*ASSIGNMENT*
Which lines below contain the word "pinky"? Copy each one.

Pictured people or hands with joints

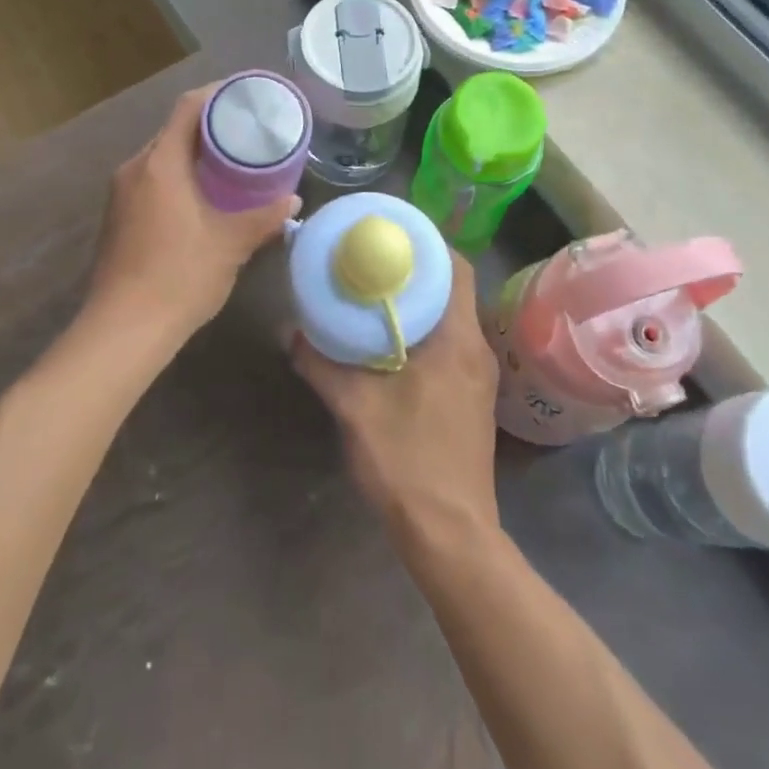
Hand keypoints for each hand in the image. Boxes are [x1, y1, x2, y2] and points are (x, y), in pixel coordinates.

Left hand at [88, 84, 299, 340]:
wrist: (123, 330)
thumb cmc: (179, 277)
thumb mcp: (230, 244)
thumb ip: (264, 218)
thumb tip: (293, 200)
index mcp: (160, 164)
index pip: (188, 108)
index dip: (218, 94)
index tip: (248, 95)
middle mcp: (135, 169)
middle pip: (174, 130)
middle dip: (211, 126)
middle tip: (249, 131)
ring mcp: (121, 194)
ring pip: (162, 157)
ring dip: (195, 153)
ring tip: (232, 162)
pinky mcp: (118, 217)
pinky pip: (152, 179)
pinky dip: (179, 176)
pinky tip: (204, 196)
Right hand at [293, 253, 501, 542]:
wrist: (450, 533)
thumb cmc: (407, 461)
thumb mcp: (355, 408)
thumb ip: (321, 364)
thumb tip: (290, 332)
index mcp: (457, 339)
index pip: (457, 268)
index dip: (428, 244)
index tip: (391, 234)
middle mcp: (476, 349)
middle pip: (453, 288)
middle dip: (417, 269)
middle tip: (373, 260)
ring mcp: (478, 376)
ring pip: (452, 317)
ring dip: (420, 301)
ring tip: (377, 294)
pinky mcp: (472, 398)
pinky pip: (451, 343)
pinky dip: (425, 329)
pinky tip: (391, 342)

*ANSWER FOR THIS EXERCISE*
pinky mcp: (118, 217)
pinky pip: (152, 179)
pinky dip: (179, 176)
pinky tip: (204, 196)
pinky mcp: (472, 398)
pinky pip: (451, 343)
pinky dip: (425, 329)
pinky tip: (391, 342)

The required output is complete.